— EXERCISE INPUT —
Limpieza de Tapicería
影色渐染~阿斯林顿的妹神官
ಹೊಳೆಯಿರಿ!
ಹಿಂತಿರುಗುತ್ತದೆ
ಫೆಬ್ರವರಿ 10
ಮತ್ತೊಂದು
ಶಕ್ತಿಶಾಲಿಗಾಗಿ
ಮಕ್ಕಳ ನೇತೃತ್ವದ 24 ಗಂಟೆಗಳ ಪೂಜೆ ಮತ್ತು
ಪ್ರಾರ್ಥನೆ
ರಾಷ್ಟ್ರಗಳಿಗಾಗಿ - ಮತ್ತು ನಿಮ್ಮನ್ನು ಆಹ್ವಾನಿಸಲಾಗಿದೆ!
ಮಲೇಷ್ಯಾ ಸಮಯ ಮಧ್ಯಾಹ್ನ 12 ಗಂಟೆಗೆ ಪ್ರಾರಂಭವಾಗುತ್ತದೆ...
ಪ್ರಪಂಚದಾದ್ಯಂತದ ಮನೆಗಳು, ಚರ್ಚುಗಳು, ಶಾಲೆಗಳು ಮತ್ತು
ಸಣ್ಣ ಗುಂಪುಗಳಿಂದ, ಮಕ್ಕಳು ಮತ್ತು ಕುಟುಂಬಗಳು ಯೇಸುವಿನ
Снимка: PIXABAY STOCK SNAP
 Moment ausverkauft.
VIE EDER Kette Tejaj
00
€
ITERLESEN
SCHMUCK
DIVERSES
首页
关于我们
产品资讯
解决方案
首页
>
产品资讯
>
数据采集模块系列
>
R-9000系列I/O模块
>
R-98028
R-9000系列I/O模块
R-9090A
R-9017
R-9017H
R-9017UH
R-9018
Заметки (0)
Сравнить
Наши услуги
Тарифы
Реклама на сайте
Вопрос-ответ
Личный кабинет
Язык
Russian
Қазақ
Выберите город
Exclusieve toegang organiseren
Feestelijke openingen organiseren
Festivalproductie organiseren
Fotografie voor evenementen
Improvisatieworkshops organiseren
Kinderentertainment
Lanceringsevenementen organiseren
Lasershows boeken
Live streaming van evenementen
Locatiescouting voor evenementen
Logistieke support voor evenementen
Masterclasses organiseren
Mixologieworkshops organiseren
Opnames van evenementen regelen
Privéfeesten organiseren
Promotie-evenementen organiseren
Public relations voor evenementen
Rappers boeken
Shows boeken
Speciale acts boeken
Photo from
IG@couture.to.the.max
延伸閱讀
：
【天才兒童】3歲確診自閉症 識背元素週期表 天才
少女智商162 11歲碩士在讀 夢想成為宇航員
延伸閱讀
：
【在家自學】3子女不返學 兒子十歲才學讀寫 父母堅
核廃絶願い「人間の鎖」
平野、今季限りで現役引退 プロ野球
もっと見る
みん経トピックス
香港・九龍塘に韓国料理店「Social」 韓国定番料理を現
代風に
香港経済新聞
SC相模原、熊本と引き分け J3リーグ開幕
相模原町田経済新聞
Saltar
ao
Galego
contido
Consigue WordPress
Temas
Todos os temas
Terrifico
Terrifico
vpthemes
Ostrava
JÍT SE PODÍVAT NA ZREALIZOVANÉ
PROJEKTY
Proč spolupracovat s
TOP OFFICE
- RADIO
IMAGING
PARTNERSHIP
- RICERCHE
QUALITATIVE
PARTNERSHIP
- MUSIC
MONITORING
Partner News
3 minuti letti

— JOB —
Each entry above is to be transcribed word for word.

— TASK OUTPUT —
Limpieza de Tapicería
影色渐染~阿斯林顿的妹神官
ಹೊಳೆಯಿರಿ!
ಹಿಂತಿರುಗುತ್ತದೆ
ಫೆಬ್ರವರಿ 10
ಮತ್ತೊಂದು
ಶಕ್ತಿಶಾಲಿಗಾಗಿ
ಮಕ್ಕಳ ನೇತೃತ್ವದ 24 ಗಂಟೆಗಳ ಪೂಜೆ ಮತ್ತು
ಪ್ರಾರ್ಥನೆ
ರಾಷ್ಟ್ರಗಳಿಗಾಗಿ - ಮತ್ತು ನಿಮ್ಮನ್ನು ಆಹ್ವಾನಿಸಲಾಗಿದೆ!
ಮಲೇಷ್ಯಾ ಸಮಯ ಮಧ್ಯಾಹ್ನ 12 ಗಂಟೆಗೆ ಪ್ರಾರಂಭವಾಗುತ್ತದೆ...
ಪ್ರಪಂಚದಾದ್ಯಂತದ ಮನೆಗಳು, ಚರ್ಚುಗಳು, ಶಾಲೆಗಳು ಮತ್ತು
ಸಣ್ಣ ಗುಂಪುಗಳಿಂದ, ಮಕ್ಕಳು ಮತ್ತು ಕುಟುಂಬಗಳು ಯೇಸುವಿನ
Снимка: PIXABAY STOCK SNAP
 Moment ausverkauft.
VIE EDER Kette Tejaj
00
€
ITERLESEN
SCHMUCK
DIVERSES
首页
关于我们
产品资讯
解决方案
首页
>
产品资讯
>
数据采集模块系列
>
R-9000系列I/O模块
>
R-98028
R-9000系列I/O模块
R-9090A
R-9017
R-9017H
R-9017UH
R-9018
Заметки (0)
Сравнить
Наши услуги
Тарифы
Реклама на сайте
Вопрос-ответ
Личный кабинет
Язык
Russian
Қазақ
Выберите город
Exclusieve toegang organiseren
Feestelijke openingen organiseren
Festivalproductie organiseren
Fotografie voor evenementen
Improvisatieworkshops organiseren
Kinderentertainment
Lanceringsevenementen organiseren
Lasershows boeken
Live streaming van evenementen
Locatiescouting voor evenementen
Logistieke support voor evenementen
Masterclasses organiseren
Mixologieworkshops organiseren
Opnames van evenementen regelen
Privéfeesten organiseren
Promotie-evenementen organiseren
Public relations voor evenementen
Rappers boeken
Shows boeken
Speciale acts boeken
Photo from
IG@couture.to.the.max
延伸閱讀
：
【天才兒童】3歲確診自閉症 識背元素週期表 天才
少女智商162 11歲碩士在讀 夢想成為宇航員
延伸閱讀
：
【在家自學】3子女不返學 兒子十歲才學讀寫 父母堅
核廃絶願い「人間の鎖」
平野、今季限りで現役引退 プロ野球
もっと見る
みん経トピックス
香港・九龍塘に韓国料理店「Social」 韓国定番料理を現
代風に
香港経済新聞
SC相模原、熊本と引き分け J3リーグ開幕
相模原町田経済新聞
Saltar
ao
Galego
contido
Consigue WordPress
Temas
Todos os temas
Terrifico
Terrifico
vpthemes
Ostrava
JÍT SE PODÍVAT NA ZREALIZOVANÉ
PROJEKTY
Proč spolupracovat s
TOP OFFICE
- RADIO
IMAGING
PARTNERSHIP
- RICERCHE
QUALITATIVE
PARTNERSHIP
- MUSIC
MONITORING
Partner News
3 minuti letti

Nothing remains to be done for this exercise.